On Christmas Day I watch my daughter take her sweet time unwrapping gifts. She stops to look at me. “Are you sad, Papa?” she asks. Yes, love. “I miss Grandpa, too,” she offers.
I can’t help but think of all the lonely souls out there. Mum, of course.
Before our afternoon dinner I pick up the phone to see how she’s doing. Daily contact now, our voices shivering over the ether, laden with need, three thousand miles apart. I sit like a lonely clairvoyant, summoning her face: I’d invited her over to the States for the holiday season, but it was simply too soon, too complicated. She’d made the decision to spend the day by herself, to spend this one in mourning, with his ghost fresh at the table.
As we talk I conjure: Mum up early this Christmas morning, the day stretching before her with its great weight, an undeniable fact. She switches on the tree lights. No presents to unwrap this morning. No carols on the radio, no cheery, restrained address from the Archbishop of Canterbury. The electric kettle the only noise in the tomb, the pop of its button, the shush of steaming water on a teabag.
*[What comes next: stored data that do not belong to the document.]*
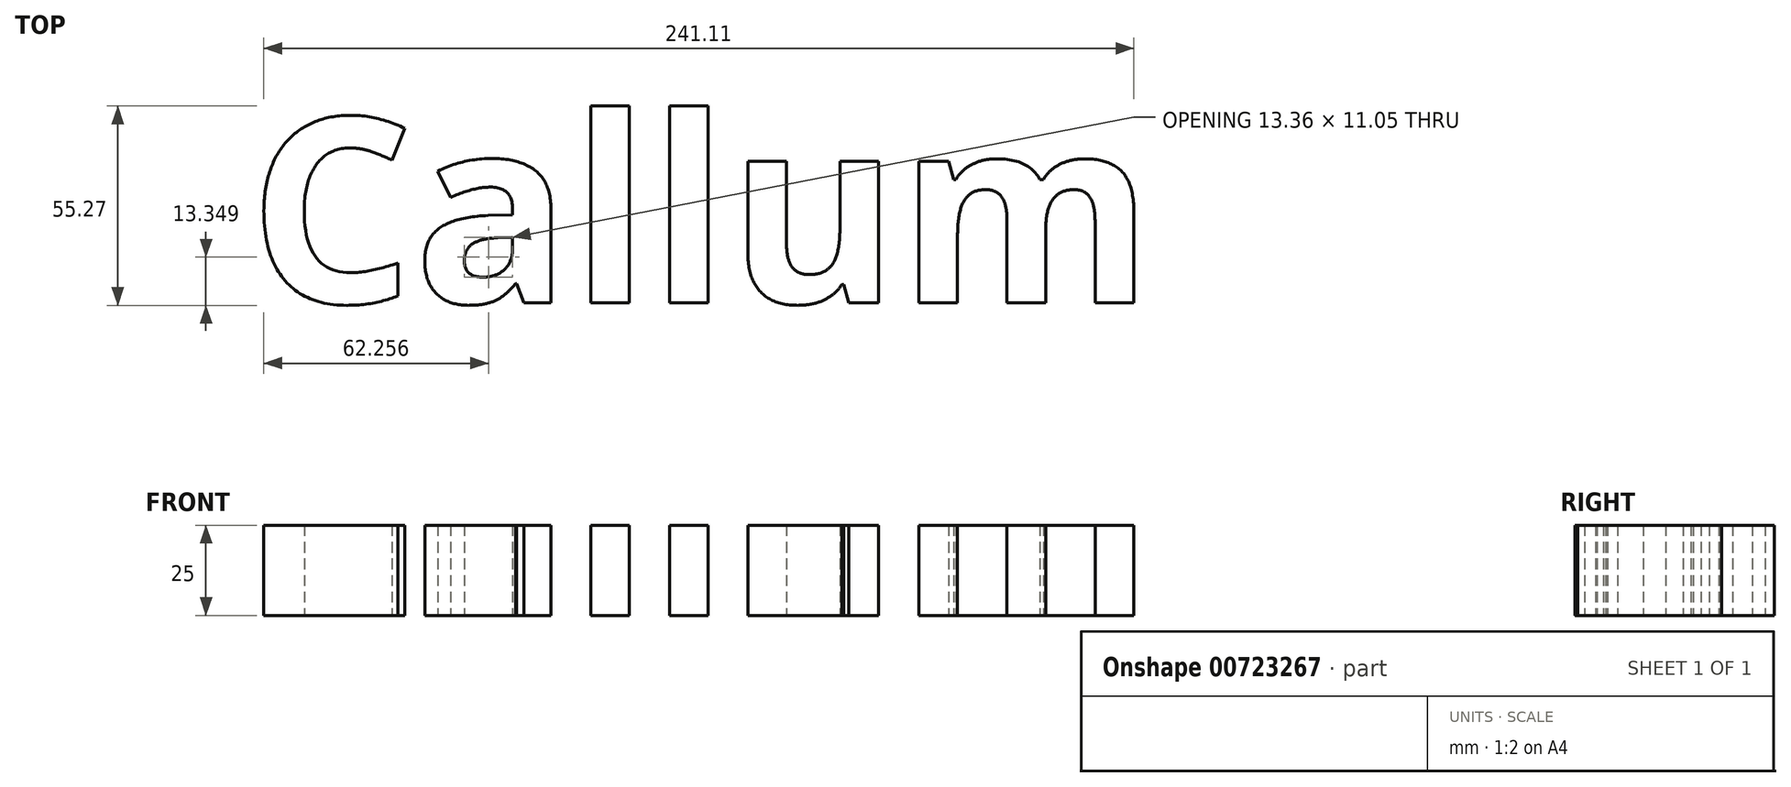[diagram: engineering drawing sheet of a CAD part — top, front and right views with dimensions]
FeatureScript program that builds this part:
annotation { "Feature Type Name" : "Feature", "Feature Type Description" : "" }
export const myFeature = defineFeature(function(context is Context, id is Id, definition is map)
    precondition{}
    {
        {
            var Q0;
            Q0=qCreatedBy(makeId("Top.planeOp"),FACE);
            var sketch = newSketch(context, id + "F0", { "sketchPlane" : qUnion([Q0])});
            skText(sketch, "E0", { "text": "Callum ", "fontName": "OpenSans-Bold.ttf"});
            const initialGuessF0  = {"E0": [-0.13133, -0.02951, 1, 0, 0.0517]};
            skSetInitialGuess(sketch, initialGuessF0);
            skSolve(sketch);
        }
        {
            var Q0;
            Q0 = qSketchRegion(id + "F0", true);
            extrude(context, id + "F1", {"entities" : qUnion([Q0]), "depth" : 25 * mm, "offsetDistance" : 25 * mm});
        }
    });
Coal on the fire. Silence.
A glance at the clock to see ten minutes pass like a glacial age. Silence.
Mum diligently makes her Christmas dinner, peels her two vegetables, sets the chicken breast she’d got from the butcher on Christmas Eve neatly into its pan. She eats alone, sat in Dad’s chair, embraced by the empty house, tears running down her face. She pushes each sawed-off morsel into her mouth, chewing mechanically, some idea that strength has to be kept up. For what? Snow clearing? Gate fixing? Slowly, the plate empties. A gurgle of the tummy, happy it’s not another sandwich.
His ashes sit on the floor, still in their midget coffin, just beside the table leg. She’s gotten into the habit of tapping the box first thing, saying “Morning” to the cinders.
“I don’t know where to put him,” she says. “He can’t go under the sink, poor soul. Not with the polish and the scrubbers.” We laugh at that. We work out a plan, a compromise: some bone remainder will go out in the Spring, tossed on the garden to push the holly and the bulbs. There is a lot of him left.
“It’s dark now,” she says.
“It’ll be over soon. An early night?”
“Aye,” she sniffs, her nod invisible.
“Next one will be better.”
“Yes. . . .”
“Bye then.”
I put the phone down on this picture: Mum eating alone on a Christmas day, crying, holding together all that emptiness. The longest day in the world is over now, the only end to go back up the stairs, to climb alone into the bed and hope for sleep to blunt those hours.
My guests arrive. I step outside to cut some fronds off our big pine tree, the air cold and icy. And when I place them in the centre of our festive table, they breathe back the frozen night.